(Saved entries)
>>>
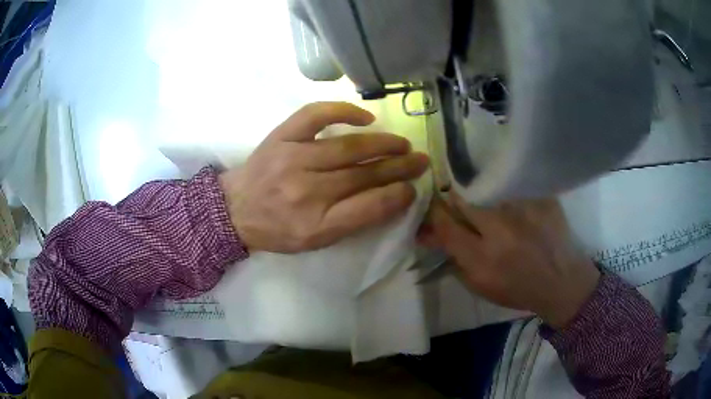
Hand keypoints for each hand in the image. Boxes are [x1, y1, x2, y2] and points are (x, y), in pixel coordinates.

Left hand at [219, 102, 428, 252]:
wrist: (234, 209)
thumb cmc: (277, 229)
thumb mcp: (315, 240)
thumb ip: (353, 221)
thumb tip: (391, 197)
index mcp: (315, 224)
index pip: (368, 208)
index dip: (397, 196)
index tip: (414, 188)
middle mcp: (306, 191)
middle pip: (362, 175)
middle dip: (398, 167)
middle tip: (421, 161)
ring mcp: (293, 158)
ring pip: (347, 147)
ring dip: (382, 144)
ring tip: (403, 144)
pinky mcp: (282, 136)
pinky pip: (315, 115)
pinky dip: (343, 111)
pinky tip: (365, 117)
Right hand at [419, 195, 599, 328]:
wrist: (561, 281)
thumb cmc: (519, 289)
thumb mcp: (481, 286)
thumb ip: (455, 261)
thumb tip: (433, 236)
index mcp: (482, 257)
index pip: (445, 225)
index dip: (433, 214)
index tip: (431, 208)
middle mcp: (500, 229)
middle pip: (464, 201)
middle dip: (454, 200)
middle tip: (456, 201)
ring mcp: (523, 209)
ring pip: (488, 191)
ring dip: (482, 197)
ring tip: (490, 205)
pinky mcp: (541, 198)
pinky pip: (514, 188)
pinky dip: (508, 193)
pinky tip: (514, 203)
<<<
**The problem:**
Give every record again without changing a word. Exclude the pictures.

**Written response:**
Hand keypoints for each hand in the image. Boxes are [x1, y1, x2, y2] and points are (x, y), in pixel coordinates.

Left hand at [219, 102, 428, 252]:
wrist: (234, 209)
thumb cmc: (277, 229)
thumb mcp: (315, 240)
thumb ip: (353, 221)
thumb tip: (391, 197)
index mcp: (315, 224)
index pip: (368, 208)
index dip: (397, 196)
index tip: (414, 188)
middle mcp: (306, 191)
middle pip: (362, 175)
middle dip: (398, 167)
middle tip: (421, 161)
ring mcp: (293, 158)
ring pip: (347, 147)
ring dip: (382, 144)
ring tip: (403, 144)
pinky mcp: (282, 136)
pinky pip: (315, 115)
pinky dip: (343, 111)
pinky tip: (365, 117)
Right hand at [419, 195, 599, 328]:
wrist: (561, 281)
thumb cmc: (519, 289)
thumb mcp: (481, 286)
thumb ip: (455, 261)
thumb tip: (433, 236)
index mcp: (482, 257)
index pip: (445, 225)
index dip: (433, 214)
index tip: (431, 208)
middle mcp: (500, 229)
middle pip: (464, 201)
middle dip: (454, 200)
middle tip: (456, 201)
ring mcp: (523, 209)
ring pip: (488, 191)
ring dip: (482, 197)
ring tip: (490, 205)
pinky mcp: (541, 198)
pinky pip: (514, 188)
pinky dip: (508, 193)
pinky tip: (514, 203)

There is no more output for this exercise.